*Task goal*
Reproduce verbatim the portion of the crochet tutorial below that lies between "(M) pull the" and "the beginning chain.", inclusive.

*Text excerpt*
========

Friday, October 25, 2013

Crochet: Beginner Tutorial: HOW to crochet the Adult-Brimmed Hat

If you missed my post on my bday about my favorite crochet pattern, you can find it HERE. I would highly suggest opening the link and printing it out because I'll be attempting to help you step by step... with a TON of pictures. I now realize why no one does this- it takes forever to make lol. Not to mention quite a bit of terrible pictures as I was trying to use self timer on Manual settings hahaha. (Yeah, that was my camera laughing at me).

So, without further ado, I give you the pictured, step-by-step tutorial of how to make my Adult- Brimmed Hat....

MATERIALS
I am using a thicker weight yarn than the original pattern calls for because I really wanted to get this hat finished quickly. Don't worry about what I am using (because I know this pattern by heart), just make sure YOU are using a medium (4) yarn like "Vanna's Choice"or "Red Heart: Super Saver". I am also using an 'H' Crochet hook (same as the original pattern).

STANDARD CROCHET ABRV. for this pattern
sl st: slip stitch                                                                                 sc: single crochet
ch: chain                                                                                           dc: double crochet
 
 
CASTING ON USING A CROCHET HOOK
(A) Start with one end- it doesn't matter which end, HOWEVER, it is easier if you can find the yarn end that is attached to one of the sides as opposed to the middle (under the brand label)
(B) wrap the yarn BEHIND your pinky finger and under it
(C) wrap BEHIND your ring finger and IN FRONT of your middle finger
(D) go BEHIND your pointer finger and wrap the yarn in front

(E) grab the yarn end with your thumb and middle finger.
(F) grab the crochet hook with your right hand. Come IN FRONT of the yarn
(G) make the hook go in between the two strands and grab the yarn END with the pointer finger and thumb (lower strand); grab the yarn ATTACHED TO THE BALL OF YARN with the rest of your fingers (upper strand)
(H) move your thumb/pointer fingers up and bring the rest of your fingers forward so that the yarn twists.

(I) bring the hook back in front of the yarn and THROUGH the opening
(J) use the 'hook' part of the crochet hook to grab the uppermost yarn strand
(K) this is where I grab the yarn BEHIND the crochet hook using my thumb & pointer finger (it is to make it easier for the crochet hook to pass through)
(L) you can see the extra yarn being pulled down by my pointer finger

(M) pull the crochet hook through the opening (do NOT let go of the yarn, you're not done yet)
(N) a continuation of the pull
(O) you should still be holding on to the yarn END with your thumb/pointer finger. Don't forget that you should still have the other strand (that is attached to the ball) gripped using the rest of your fingers
(P) using your right hand, grab the BALL STRAND and pull DOWN while your thumb/pointer finger had the END STRAND and is pulling UP. This will secure a tight 'cast on'.


 
HOW TO START A CHAIN
 In every pattern, you start with a chain. I have yet to come across a pattern that does NOT call for a chain. However, patterns will use ROWS or ROUNDS after the beginning chain.

========

*Given records*
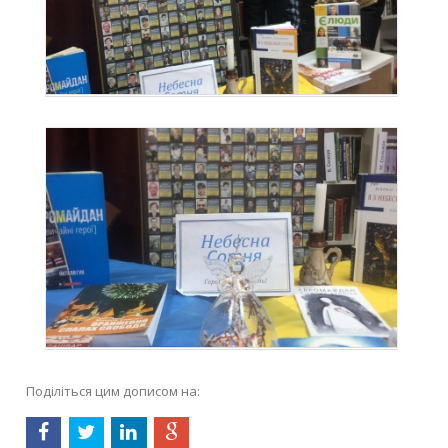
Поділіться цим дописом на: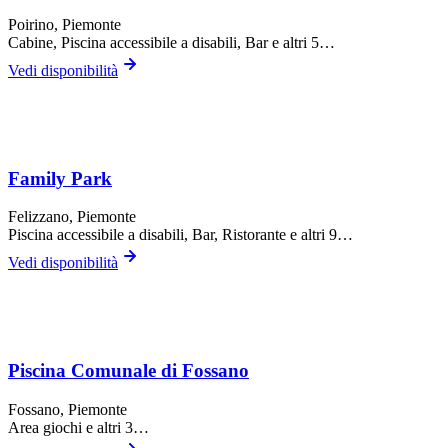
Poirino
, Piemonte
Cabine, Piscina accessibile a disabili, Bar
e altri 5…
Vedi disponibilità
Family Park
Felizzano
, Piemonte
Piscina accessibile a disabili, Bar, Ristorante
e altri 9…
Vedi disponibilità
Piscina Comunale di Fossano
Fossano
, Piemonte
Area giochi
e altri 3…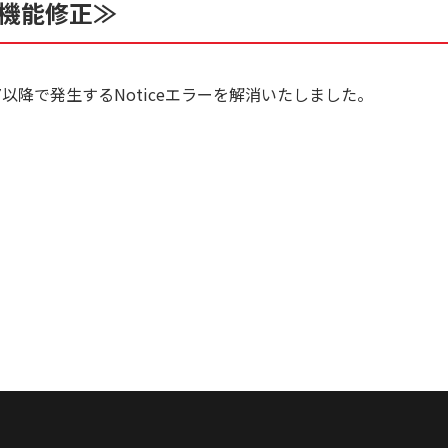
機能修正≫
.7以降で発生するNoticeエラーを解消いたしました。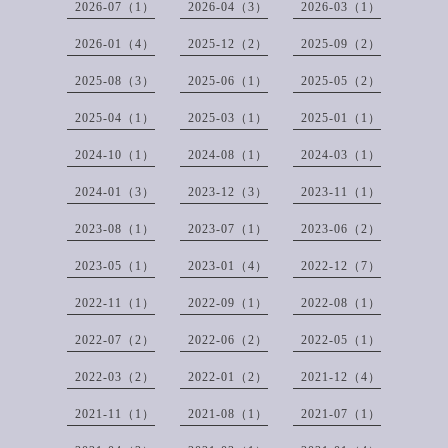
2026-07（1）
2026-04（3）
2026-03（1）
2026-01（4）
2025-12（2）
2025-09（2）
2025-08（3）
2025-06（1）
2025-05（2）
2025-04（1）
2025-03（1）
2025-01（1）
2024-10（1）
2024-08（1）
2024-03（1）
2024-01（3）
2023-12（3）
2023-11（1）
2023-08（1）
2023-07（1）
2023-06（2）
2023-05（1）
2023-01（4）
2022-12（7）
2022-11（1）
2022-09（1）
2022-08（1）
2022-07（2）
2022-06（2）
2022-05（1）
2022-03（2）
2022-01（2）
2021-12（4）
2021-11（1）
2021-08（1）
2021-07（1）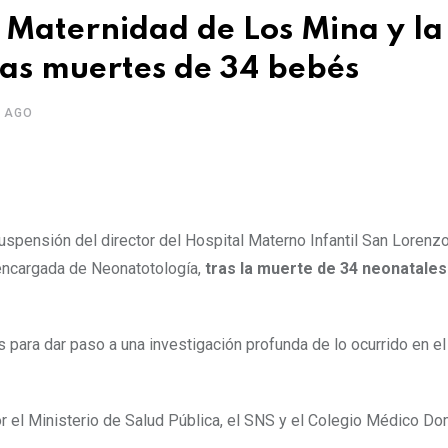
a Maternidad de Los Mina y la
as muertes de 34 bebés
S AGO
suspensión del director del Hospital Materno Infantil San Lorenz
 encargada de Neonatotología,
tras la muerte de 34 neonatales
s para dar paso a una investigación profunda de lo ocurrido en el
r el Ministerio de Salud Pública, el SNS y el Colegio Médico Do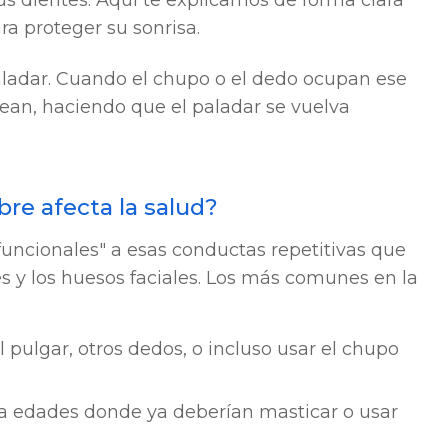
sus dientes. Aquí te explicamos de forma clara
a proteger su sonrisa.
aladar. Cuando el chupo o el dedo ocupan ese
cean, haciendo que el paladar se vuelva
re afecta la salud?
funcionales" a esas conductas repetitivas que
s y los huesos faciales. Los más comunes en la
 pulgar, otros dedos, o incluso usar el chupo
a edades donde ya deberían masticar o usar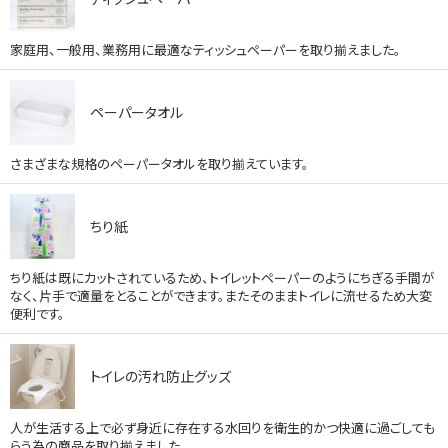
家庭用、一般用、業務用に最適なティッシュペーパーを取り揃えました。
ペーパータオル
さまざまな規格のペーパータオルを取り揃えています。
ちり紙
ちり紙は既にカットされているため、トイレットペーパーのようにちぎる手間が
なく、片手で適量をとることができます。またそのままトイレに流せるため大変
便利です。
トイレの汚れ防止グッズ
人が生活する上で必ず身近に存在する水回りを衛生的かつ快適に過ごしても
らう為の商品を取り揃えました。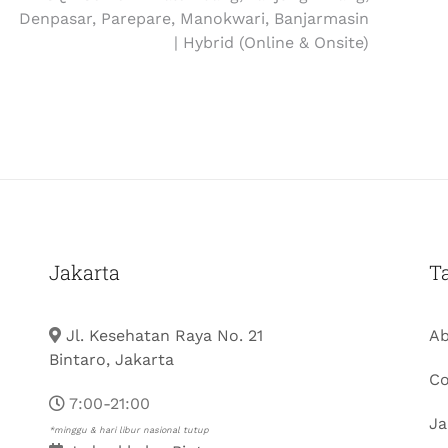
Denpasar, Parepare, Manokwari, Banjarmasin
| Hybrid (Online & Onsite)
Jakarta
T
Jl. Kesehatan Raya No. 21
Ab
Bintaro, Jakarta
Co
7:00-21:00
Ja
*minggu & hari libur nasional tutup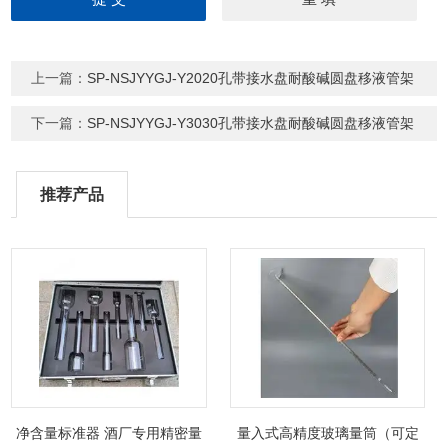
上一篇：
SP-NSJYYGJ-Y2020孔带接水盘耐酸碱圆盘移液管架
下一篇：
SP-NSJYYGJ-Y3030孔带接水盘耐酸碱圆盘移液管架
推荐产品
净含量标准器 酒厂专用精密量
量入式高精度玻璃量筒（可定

========

*Solution for this exercise*
(M) pull the crochet hook through the opening (do NOT let go of the yarn, you're not done yet)
(N) a continuation of the pull
(O) you should still be holding on to the yarn END with your thumb/pointer finger. Don't forget that you should still have the other strand (that is attached to the ball) gripped using the rest of your fingers
(P) using your right hand, grab the BALL STRAND and pull DOWN while your thumb/pointer finger had the END STRAND and is pulling UP. This will secure a tight 'cast on'.


 
HOW TO START A CHAIN
 In every pattern, you start with a chain. I have yet to come across a pattern that does NOT call for a chain. However, patterns will use ROWS or ROUNDS after the beginning chain.